The pass statement acts as a null operation (it tells Python to “do nothing” so you can keep your code running while you build other parts.).
# A placeholder function
def calculate_rocket_trajectory():
pass # Come back to this once I have the math
is_emergency = True
if is_emergency:
# TODO: Add siren sounds and flashing lights
pass
else:
print("All clear.")
# Python skips the 'pass' and continues the script.
print("System scan complete.")
Docstrings
A Docstring is a literal string used to document a specific segment of code. Unlike a regular comment (#), a docstring describes what the function does and is actually stored as part of the function’s metadata.
Why use them?
- Readability: They help others understand your logic without reading every line of code.

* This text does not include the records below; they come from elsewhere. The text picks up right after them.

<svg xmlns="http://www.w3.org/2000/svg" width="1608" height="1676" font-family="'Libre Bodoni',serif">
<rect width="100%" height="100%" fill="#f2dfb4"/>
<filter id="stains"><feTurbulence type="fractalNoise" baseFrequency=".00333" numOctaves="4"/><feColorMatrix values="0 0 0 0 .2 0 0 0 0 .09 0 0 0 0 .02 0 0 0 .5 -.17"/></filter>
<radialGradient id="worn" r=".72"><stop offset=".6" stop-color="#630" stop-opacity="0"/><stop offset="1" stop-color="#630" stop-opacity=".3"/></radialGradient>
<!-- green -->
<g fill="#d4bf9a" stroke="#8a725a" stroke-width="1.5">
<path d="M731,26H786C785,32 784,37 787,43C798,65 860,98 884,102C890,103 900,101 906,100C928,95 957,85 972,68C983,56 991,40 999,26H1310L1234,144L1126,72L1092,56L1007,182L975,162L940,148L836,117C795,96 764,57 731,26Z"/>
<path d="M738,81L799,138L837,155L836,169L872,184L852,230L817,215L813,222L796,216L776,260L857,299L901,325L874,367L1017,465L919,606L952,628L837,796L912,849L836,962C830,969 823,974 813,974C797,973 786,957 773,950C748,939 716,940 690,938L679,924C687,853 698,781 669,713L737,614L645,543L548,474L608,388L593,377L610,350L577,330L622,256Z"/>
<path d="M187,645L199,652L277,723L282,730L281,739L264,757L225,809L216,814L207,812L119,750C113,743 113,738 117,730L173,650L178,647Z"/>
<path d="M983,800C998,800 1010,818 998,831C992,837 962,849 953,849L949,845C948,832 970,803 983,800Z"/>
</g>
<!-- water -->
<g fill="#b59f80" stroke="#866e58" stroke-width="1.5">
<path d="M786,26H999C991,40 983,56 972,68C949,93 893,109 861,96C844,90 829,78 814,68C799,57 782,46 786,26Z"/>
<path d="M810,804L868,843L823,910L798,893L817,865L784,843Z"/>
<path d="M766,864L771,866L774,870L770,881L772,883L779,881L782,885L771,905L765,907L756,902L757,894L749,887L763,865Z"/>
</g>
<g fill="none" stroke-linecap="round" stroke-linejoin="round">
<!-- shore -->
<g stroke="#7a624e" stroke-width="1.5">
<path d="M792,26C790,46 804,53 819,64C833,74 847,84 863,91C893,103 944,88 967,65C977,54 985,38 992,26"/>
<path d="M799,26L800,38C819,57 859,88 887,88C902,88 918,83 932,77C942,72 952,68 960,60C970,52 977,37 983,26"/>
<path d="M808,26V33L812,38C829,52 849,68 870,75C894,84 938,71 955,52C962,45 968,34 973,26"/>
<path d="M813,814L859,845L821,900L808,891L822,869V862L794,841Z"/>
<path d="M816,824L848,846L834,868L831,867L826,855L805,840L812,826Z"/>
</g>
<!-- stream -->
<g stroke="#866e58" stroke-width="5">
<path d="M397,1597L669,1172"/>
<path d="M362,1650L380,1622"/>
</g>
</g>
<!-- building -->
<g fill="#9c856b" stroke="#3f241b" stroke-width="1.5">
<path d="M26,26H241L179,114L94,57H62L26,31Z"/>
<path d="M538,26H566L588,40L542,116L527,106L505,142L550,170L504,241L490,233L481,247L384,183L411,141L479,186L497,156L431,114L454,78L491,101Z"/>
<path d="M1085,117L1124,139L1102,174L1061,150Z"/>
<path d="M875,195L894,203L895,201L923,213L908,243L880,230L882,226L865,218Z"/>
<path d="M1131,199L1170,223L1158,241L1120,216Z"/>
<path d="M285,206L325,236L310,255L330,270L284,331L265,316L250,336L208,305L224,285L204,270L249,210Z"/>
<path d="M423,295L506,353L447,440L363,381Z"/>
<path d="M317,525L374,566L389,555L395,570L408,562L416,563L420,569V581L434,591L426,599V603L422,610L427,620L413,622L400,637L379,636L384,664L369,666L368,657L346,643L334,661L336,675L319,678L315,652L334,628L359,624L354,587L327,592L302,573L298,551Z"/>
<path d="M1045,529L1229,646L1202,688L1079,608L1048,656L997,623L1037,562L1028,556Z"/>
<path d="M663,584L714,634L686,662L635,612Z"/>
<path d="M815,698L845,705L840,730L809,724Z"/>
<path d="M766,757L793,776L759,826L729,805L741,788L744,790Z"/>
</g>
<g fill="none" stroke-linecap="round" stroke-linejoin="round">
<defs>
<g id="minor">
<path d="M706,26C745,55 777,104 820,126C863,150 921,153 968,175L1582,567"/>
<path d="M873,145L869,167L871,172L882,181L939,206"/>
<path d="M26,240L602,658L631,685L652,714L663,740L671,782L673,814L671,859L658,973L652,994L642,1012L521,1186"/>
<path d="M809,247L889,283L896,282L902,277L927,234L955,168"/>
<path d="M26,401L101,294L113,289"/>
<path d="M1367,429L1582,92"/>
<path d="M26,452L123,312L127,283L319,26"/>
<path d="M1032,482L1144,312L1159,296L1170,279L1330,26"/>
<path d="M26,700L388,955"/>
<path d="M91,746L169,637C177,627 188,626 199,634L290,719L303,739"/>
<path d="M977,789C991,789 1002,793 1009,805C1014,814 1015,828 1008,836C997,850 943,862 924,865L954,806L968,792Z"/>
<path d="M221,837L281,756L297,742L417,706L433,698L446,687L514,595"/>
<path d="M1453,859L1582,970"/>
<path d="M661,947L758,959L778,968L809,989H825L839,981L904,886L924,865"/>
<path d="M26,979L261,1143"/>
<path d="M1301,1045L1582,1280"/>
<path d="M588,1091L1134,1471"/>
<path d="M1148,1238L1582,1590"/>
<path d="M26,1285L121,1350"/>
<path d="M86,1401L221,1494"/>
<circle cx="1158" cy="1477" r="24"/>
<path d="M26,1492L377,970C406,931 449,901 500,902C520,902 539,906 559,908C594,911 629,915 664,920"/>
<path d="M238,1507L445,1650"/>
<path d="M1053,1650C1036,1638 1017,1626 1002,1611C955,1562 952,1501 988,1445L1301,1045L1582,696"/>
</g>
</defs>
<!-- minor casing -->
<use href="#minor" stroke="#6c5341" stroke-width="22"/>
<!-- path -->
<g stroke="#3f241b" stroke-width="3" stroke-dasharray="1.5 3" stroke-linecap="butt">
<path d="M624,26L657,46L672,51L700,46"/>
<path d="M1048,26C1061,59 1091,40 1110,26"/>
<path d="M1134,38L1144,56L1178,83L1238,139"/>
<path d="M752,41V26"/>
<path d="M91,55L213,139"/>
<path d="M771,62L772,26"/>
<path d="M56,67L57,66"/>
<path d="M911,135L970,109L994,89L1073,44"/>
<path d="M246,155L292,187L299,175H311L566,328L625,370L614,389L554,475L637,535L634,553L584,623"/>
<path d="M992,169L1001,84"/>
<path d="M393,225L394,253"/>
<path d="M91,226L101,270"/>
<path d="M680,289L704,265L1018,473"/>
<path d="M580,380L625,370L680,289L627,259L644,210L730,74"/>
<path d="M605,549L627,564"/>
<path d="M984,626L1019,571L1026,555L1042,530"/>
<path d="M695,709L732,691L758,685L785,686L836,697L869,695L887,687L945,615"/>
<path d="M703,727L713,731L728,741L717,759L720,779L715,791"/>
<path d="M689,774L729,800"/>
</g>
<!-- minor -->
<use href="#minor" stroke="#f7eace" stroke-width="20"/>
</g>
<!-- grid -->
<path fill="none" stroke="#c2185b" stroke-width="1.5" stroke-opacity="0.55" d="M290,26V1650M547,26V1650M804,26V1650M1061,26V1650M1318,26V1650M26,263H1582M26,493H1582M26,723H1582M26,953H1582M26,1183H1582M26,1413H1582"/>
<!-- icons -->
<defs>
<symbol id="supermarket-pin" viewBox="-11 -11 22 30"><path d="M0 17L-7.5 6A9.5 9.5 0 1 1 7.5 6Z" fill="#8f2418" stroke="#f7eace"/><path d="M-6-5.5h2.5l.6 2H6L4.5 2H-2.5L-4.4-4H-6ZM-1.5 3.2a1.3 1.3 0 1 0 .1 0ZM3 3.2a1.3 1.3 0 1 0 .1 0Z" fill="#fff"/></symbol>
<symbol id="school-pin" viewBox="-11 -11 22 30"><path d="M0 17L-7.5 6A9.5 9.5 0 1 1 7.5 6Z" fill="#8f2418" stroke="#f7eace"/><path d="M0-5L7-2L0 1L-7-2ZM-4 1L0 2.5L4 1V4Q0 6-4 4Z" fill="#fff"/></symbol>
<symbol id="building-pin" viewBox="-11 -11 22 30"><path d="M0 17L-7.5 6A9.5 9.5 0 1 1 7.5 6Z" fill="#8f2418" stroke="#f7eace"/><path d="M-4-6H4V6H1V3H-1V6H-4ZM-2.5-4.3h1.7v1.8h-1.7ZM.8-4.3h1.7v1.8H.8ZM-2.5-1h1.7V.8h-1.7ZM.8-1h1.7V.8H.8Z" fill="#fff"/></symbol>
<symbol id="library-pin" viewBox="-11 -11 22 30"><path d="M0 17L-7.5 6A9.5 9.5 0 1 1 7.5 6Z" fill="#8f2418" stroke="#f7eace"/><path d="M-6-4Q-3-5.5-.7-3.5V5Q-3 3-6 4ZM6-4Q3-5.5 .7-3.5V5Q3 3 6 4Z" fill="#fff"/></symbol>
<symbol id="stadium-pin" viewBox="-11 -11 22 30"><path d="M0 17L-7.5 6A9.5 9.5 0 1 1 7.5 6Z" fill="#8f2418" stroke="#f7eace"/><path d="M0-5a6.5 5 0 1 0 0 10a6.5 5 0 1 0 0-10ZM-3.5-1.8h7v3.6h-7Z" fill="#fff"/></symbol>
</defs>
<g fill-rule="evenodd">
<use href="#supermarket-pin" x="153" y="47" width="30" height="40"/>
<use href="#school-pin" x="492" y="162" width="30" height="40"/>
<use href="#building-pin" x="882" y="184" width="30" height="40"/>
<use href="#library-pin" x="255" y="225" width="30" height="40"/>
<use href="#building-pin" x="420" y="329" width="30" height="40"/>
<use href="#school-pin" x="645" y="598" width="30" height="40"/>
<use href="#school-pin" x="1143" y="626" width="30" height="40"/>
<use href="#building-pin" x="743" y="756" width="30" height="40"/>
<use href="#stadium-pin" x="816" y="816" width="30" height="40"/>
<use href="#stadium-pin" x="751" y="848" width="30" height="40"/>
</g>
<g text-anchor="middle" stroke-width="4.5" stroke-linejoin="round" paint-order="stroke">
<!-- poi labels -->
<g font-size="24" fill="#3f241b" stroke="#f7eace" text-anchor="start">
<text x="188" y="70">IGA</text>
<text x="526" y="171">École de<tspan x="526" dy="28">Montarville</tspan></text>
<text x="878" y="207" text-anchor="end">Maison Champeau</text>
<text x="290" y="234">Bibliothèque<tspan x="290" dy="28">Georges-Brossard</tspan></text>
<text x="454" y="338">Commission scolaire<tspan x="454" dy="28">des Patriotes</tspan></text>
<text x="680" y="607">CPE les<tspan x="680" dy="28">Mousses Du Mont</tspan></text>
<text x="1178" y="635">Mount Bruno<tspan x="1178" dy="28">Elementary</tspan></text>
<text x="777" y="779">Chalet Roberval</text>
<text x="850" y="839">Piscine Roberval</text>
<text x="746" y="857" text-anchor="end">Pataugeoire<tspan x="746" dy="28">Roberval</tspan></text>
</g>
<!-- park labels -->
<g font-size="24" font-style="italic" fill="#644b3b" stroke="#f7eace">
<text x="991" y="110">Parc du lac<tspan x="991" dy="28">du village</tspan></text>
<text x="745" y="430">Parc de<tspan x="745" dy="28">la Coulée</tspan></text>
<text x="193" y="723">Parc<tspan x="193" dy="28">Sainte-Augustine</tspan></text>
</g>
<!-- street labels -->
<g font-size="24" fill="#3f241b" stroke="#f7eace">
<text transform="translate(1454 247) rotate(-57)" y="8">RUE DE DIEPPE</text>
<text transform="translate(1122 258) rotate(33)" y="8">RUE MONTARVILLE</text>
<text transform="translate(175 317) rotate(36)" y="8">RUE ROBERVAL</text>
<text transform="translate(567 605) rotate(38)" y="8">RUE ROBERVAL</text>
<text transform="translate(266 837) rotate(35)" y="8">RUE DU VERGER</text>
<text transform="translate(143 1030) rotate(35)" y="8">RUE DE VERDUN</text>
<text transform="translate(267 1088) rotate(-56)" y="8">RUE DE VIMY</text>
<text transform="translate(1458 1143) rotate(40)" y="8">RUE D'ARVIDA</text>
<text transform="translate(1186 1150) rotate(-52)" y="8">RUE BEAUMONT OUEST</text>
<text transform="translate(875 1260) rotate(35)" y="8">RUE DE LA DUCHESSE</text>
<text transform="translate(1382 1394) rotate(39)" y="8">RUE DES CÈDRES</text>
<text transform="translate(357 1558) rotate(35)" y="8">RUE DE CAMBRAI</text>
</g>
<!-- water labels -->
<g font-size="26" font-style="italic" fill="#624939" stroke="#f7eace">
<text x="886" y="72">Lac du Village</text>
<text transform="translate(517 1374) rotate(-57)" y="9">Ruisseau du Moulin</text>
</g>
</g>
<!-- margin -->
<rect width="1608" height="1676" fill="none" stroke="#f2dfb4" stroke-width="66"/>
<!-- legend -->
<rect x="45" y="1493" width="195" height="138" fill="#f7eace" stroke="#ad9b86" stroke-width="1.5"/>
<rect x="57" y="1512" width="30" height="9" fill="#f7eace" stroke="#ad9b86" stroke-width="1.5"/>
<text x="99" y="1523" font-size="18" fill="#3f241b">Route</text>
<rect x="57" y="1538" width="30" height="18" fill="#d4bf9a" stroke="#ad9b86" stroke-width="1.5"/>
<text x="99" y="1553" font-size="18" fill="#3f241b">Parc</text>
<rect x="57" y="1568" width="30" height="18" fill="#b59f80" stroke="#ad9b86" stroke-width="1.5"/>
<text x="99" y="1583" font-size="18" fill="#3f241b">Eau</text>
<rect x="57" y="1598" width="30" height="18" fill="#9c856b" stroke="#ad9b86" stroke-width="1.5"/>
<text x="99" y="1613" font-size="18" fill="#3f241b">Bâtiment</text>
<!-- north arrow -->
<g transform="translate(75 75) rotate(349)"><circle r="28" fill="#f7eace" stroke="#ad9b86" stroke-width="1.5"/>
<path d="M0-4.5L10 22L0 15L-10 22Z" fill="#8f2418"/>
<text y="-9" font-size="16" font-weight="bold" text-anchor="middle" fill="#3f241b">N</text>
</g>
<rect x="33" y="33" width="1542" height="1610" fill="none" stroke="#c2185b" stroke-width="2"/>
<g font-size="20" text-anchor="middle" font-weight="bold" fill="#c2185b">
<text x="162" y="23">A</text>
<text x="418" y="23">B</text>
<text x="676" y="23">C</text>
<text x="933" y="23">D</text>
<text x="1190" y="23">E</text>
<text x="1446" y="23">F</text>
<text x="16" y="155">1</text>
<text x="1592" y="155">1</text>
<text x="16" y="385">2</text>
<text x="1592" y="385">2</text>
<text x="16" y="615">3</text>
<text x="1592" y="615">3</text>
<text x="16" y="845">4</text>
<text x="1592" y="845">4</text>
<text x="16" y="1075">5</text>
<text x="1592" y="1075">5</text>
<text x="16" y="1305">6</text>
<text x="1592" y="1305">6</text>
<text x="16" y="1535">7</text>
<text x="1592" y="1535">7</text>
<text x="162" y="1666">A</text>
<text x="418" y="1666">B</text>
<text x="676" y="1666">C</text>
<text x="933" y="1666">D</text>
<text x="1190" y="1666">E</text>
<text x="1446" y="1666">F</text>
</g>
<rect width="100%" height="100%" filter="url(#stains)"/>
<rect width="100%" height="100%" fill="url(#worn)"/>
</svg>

- Tooling: Many Code Editors (like VS Code) will show this text in a pop-up when you hover over the function name.
- Automation: Tools can automatically generate official documentation websites based on these strings.
The Syntax
Docstrings are placed immediately after the function header and are wrapped in triple double-quotes """.
def calculate_area(radius):
"""
Calculates the area of a circle given its radius.
Args:
radius (float): The distance from the center to the edge.
Returns:
float: The total area of the circle.
"""
import math
return math.pi * (radius ** 2)
# Now, if you hover over 'calculate_area' in your editor,
# you'll see the explanation above.
Accessing Docstrings via Code
Because docstrings are stored in the function object, you can actually print them out while your program is running using the __doc__ attribute:
print(calculate_area.__doc__)
While you can write anything inside a docstring, most Python developers follow a specific format (like the Google Style used in the example above). This keeps your documentation consistent as your projects grow larger.